**ASSIGNMENT:** Copy every line of the records below verbatim, keeping each line's wording, spelling, punctuation, and order unchanged.

==== AVAILABLE DATA ====

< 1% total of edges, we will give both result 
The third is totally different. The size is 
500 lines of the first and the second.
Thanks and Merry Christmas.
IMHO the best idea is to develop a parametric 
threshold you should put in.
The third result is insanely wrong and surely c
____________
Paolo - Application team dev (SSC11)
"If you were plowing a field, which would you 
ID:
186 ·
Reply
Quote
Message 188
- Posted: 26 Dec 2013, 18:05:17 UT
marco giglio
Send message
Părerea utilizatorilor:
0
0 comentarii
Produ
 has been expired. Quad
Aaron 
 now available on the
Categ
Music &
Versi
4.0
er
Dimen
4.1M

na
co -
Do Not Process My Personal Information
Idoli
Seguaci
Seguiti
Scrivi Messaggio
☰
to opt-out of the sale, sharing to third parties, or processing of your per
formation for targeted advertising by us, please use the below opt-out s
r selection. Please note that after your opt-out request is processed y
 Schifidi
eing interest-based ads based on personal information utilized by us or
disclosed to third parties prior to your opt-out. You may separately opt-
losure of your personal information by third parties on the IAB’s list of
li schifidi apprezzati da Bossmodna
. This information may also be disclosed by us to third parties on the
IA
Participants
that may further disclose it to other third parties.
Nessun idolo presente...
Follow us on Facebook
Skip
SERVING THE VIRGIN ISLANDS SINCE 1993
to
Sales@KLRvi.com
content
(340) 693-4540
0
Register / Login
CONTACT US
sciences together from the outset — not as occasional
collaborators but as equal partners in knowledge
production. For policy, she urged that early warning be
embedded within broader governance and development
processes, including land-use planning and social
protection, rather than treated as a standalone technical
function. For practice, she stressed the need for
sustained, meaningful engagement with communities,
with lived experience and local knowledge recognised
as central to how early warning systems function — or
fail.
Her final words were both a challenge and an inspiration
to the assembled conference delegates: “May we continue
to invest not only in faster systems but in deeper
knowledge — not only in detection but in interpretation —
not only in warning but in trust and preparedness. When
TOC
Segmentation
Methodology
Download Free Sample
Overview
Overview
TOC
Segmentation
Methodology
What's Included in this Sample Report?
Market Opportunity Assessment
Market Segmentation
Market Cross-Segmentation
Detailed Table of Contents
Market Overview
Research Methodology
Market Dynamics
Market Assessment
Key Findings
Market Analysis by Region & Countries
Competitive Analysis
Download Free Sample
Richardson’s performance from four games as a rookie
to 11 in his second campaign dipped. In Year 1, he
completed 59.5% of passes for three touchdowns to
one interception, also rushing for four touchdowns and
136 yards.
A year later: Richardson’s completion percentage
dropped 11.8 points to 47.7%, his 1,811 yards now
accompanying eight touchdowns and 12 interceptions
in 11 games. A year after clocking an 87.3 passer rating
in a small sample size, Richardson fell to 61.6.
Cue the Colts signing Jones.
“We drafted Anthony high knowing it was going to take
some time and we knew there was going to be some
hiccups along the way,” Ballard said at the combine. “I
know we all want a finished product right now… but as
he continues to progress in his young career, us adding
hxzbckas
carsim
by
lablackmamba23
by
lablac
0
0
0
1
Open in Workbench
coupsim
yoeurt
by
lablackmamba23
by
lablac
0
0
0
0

====

**OUTPUT FOR THIS TASK:**
< 1% total of edges, we will give both result 
The third is totally different. The size is 
500 lines of the first and the second.
Thanks and Merry Christmas.
IMHO the best idea is to develop a parametric 
threshold you should put in.
The third result is insanely wrong and surely c
____________
Paolo - Application team dev (SSC11)
"If you were plowing a field, which would you 
ID:
186 ·
Reply
Quote
Message 188
- Posted: 26 Dec 2013, 18:05:17 UT
marco giglio
Send message
Părerea utilizatorilor:
0
0 comentarii
Produ
 has been expired. Quad
Aaron 
 now available on the
Categ
Music &
Versi
4.0
er
Dimen
4.1M

na
co -
Do Not Process My Personal Information
Idoli
Seguaci
Seguiti
Scrivi Messaggio
☰
to opt-out of the sale, sharing to third parties, or processing of your per
formation for targeted advertising by us, please use the below opt-out s
r selection. Please note that after your opt-out request is processed y
 Schifidi
eing interest-based ads based on personal information utilized by us or
disclosed to third parties prior to your opt-out. You may separately opt-
losure of your personal information by third parties on the IAB’s list of
li schifidi apprezzati da Bossmodna
. This information may also be disclosed by us to third parties on the
IA
Participants
that may further disclose it to other third parties.
Nessun idolo presente...
Follow us on Facebook
Skip
SERVING THE VIRGIN ISLANDS SINCE 1993
to
Sales@KLRvi.com
content
(340) 693-4540
0
Register / Login
CONTACT US
sciences together from the outset — not as occasional
collaborators but as equal partners in knowledge
production. For policy, she urged that early warning be
embedded within broader governance and development
processes, including land-use planning and social
protection, rather than treated as a standalone technical
function. For practice, she stressed the need for
sustained, meaningful engagement with communities,
with lived experience and local knowledge recognised
as central to how early warning systems function — or
fail.
Her final words were both a challenge and an inspiration
to the assembled conference delegates: “May we continue
to invest not only in faster systems but in deeper
knowledge — not only in detection but in interpretation —
not only in warning but in trust and preparedness. When
TOC
Segmentation
Methodology
Download Free Sample
Overview
Overview
TOC
Segmentation
Methodology
What's Included in this Sample Report?
Market Opportunity Assessment
Market Segmentation
Market Cross-Segmentation
Detailed Table of Contents
Market Overview
Research Methodology
Market Dynamics
Market Assessment
Key Findings
Market Analysis by Region & Countries
Competitive Analysis
Download Free Sample
Richardson’s performance from four games as a rookie
to 11 in his second campaign dipped. In Year 1, he
completed 59.5% of passes for three touchdowns to
one interception, also rushing for four touchdowns and
136 yards.
A year later: Richardson’s completion percentage
dropped 11.8 points to 47.7%, his 1,811 yards now
accompanying eight touchdowns and 12 interceptions
in 11 games. A year after clocking an 87.3 passer rating
in a small sample size, Richardson fell to 61.6.
Cue the Colts signing Jones.
“We drafted Anthony high knowing it was going to take
some time and we knew there was going to be some
hiccups along the way,” Ballard said at the combine. “I
know we all want a finished product right now… but as
he continues to progress in his young career, us adding
hxzbckas
carsim
by
lablackmamba23
by
lablac
0
0
0
1
Open in Workbench
coupsim
yoeurt
by
lablackmamba23
by
lablac
0
0
0
0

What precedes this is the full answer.